“Ieri pomeriggio, verso le 15.00, circa mezz’ora prima del momento in cui il detenuto ha esploso ben sei colpi calibro 7,65 all’indirizzo di altri ristretti che tre giorni prima lo avevano aggredito violentemente, si è chiaramente sentito il rumore di un drone nel perimetro del carcere. Pare, inoltre, che la rete di protezione della finestra della cella dell’attentatore sia stata divelta in un angolo, giusto quanto basta per l’introduzione di una pistola”.
Lo dichiara Gennarino De Fazio, Segretario Generale della Uilpa Polizia Penitenziaria, intervenendo ancora sulla clamorosa sparatoria di ieri pomeriggio nel carcere di Frosinone.

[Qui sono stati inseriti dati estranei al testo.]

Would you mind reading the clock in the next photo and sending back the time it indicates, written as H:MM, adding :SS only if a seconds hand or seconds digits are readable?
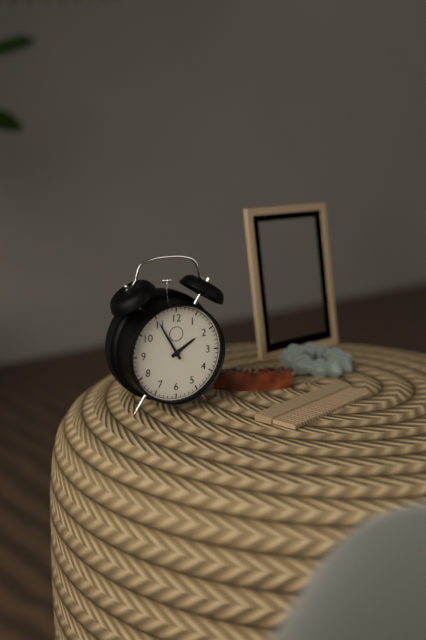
1:55
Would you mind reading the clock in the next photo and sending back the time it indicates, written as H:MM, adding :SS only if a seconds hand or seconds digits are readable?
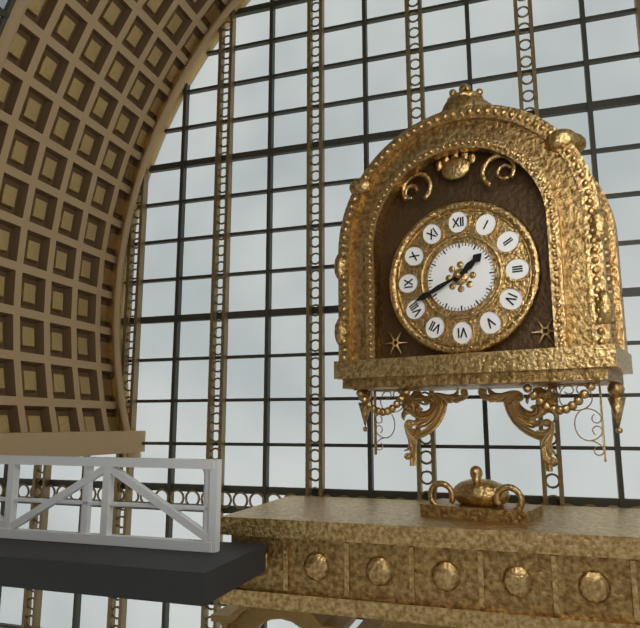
1:41
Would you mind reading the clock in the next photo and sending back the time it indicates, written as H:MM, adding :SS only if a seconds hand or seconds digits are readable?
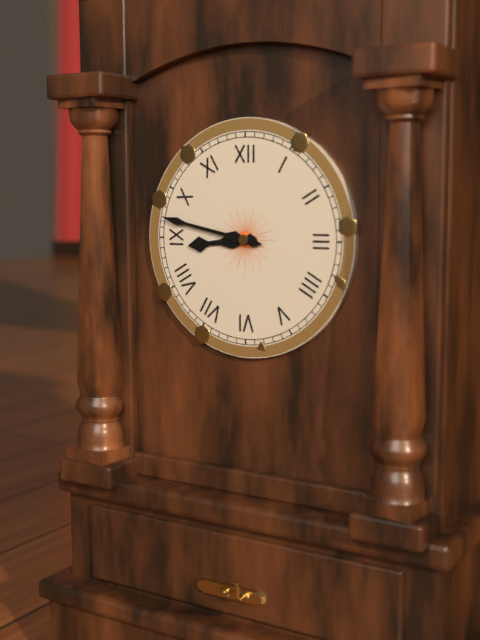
8:47
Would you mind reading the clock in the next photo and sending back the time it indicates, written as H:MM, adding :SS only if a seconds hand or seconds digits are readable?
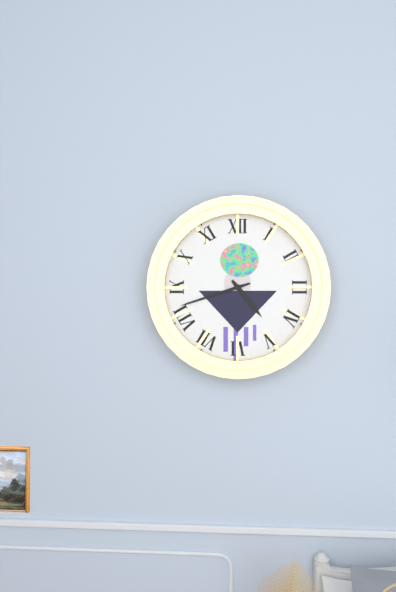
4:42
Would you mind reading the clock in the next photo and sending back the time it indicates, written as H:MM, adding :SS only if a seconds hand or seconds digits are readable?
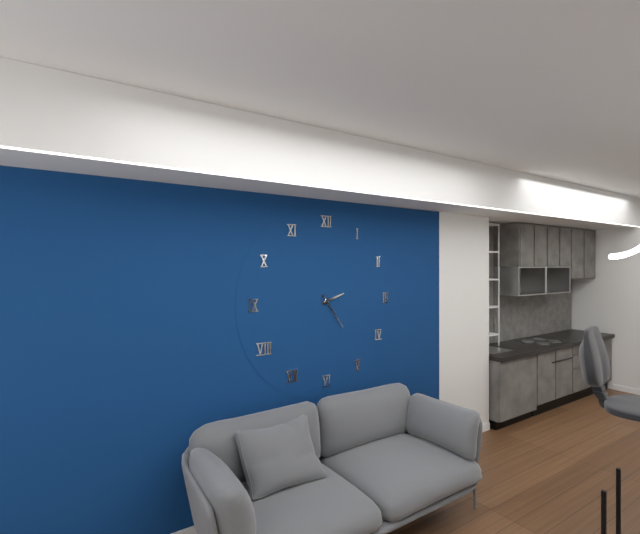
2:24
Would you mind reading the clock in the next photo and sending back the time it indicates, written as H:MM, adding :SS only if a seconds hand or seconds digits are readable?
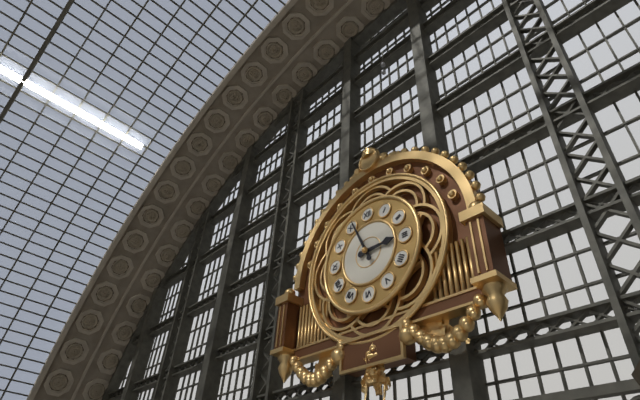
2:56
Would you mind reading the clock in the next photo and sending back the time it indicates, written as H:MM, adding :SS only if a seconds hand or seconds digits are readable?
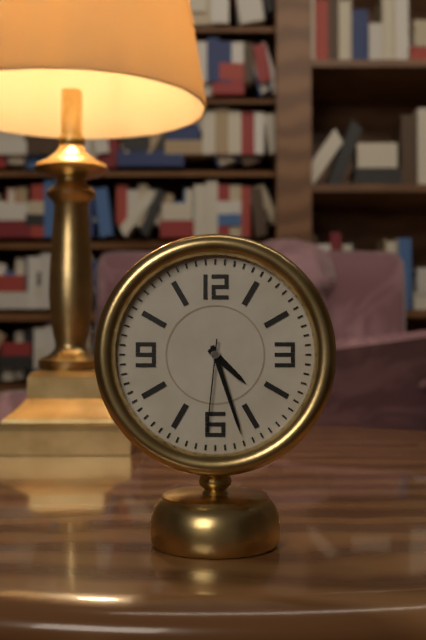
4:27:31
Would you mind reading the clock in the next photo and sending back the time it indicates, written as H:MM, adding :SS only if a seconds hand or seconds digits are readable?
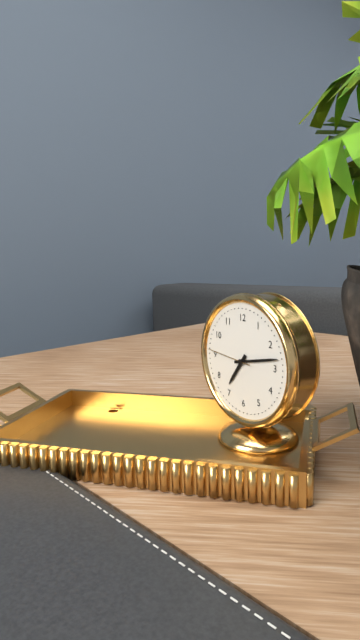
7:13
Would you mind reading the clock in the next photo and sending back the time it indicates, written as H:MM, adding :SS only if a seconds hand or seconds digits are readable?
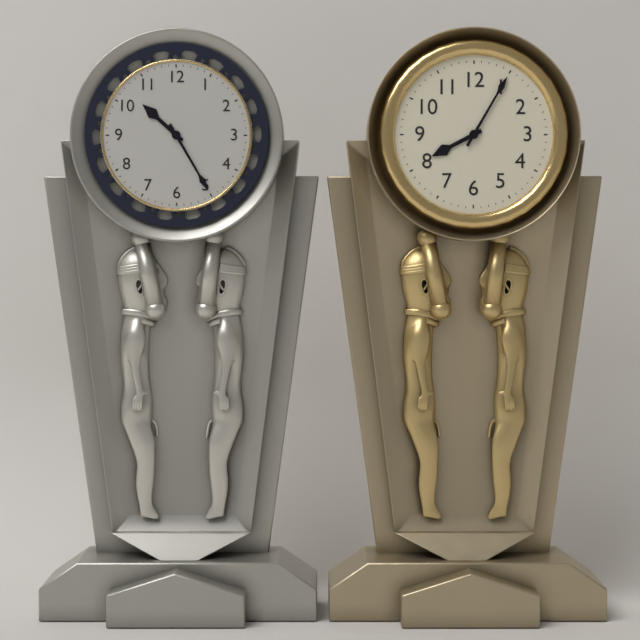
8:05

De Fazio spiega: “Il via vai di droni è frequentissimo in molti istituti penitenziari, ivi compreso quello di Frosinone, e nulla può contro di esso la Polizia penitenziaria, la quale non dotata di alcun dispositivo per individuarli e inibirne le frequenze su cui ne avviene il pilotaggio da remoto. Eppure, le strumentazioni esistono, sono poco costose, portatili e di semplice e immediato posizionamento. Perché, allora, non acquistarne un certo numero e dislocarle presso quelli che possono essere gli obiettivi più sensibili, magari anche spostandole segretamente da una parte all’altra in forma deterrente?”

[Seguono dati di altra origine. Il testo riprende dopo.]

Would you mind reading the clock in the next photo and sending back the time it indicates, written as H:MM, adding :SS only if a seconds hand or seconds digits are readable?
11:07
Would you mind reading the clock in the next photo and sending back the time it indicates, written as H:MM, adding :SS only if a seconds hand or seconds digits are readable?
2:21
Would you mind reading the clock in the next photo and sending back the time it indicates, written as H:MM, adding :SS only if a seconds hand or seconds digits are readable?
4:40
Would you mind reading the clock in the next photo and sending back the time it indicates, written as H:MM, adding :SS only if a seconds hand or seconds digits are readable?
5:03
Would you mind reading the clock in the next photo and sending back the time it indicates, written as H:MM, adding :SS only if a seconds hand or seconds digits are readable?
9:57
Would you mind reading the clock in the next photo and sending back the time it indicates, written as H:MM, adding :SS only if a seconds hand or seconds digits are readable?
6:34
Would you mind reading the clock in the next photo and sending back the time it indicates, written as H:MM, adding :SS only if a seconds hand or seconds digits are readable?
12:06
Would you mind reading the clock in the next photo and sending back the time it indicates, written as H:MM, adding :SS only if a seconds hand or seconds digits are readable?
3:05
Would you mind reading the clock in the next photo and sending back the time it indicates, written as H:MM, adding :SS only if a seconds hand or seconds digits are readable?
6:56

“Ma lo sbando totale delle carceri – prosegue il Segretario della Uilpa PP – non è dovuto solo al sottodimensionamento degli organici della Polizia penitenziaria, 17 mila le unità mancanti, e all’inconsistenza degli equipaggiamenti, ma va ricercato anche nella disorganizzazione complessiva e in un modello custodiale inefficace, di cui si annuncia il cambiamento da molti anni, ma rimane sempre tale. C’è da interrogarsi, infatti, anche sul perché il detenuto si è fatto recapitare la pistola e ha deciso di usarla contro i suoi aggressori di qualche giorno prima facendosi giustizia da solo. Sul perché coloro che lo avevano malmenato stavano ancora a poche celle di distanza, nella stessa sezione detentiva e avevano la possibilità di continuare a minacciarlo e irriderlo. Dov’era lo Stato, a parte quei pochi della Polizia penitenziaria e, in particolare, quell’agente che fino all’ultimo ha dissuaso l’attentatore che poi ha consegnato spontaneamente l’arma? Crediamo, in definitiva, che l’autore del folle gesto, oltre che reo, sia esso stesso vittima di un sistema fallimentare, di cui la Ministra Cartabia e il Governo dovrebbero prendere finalmente e concretamente atto, al di là di quelle che sinora sono apparse come sterili declamazioni di principio, vuote di qualunque contenuto pragmatico”.
“Lo ribadiamo – conclude De Fazio – se nelle prossime ore non arriveranno i segnali che da troppo tempo auspichiamo, il senso di responsabilità ci farà assumere iniziative fragorose per richiamare il Governo e la politica ai propri doveri”.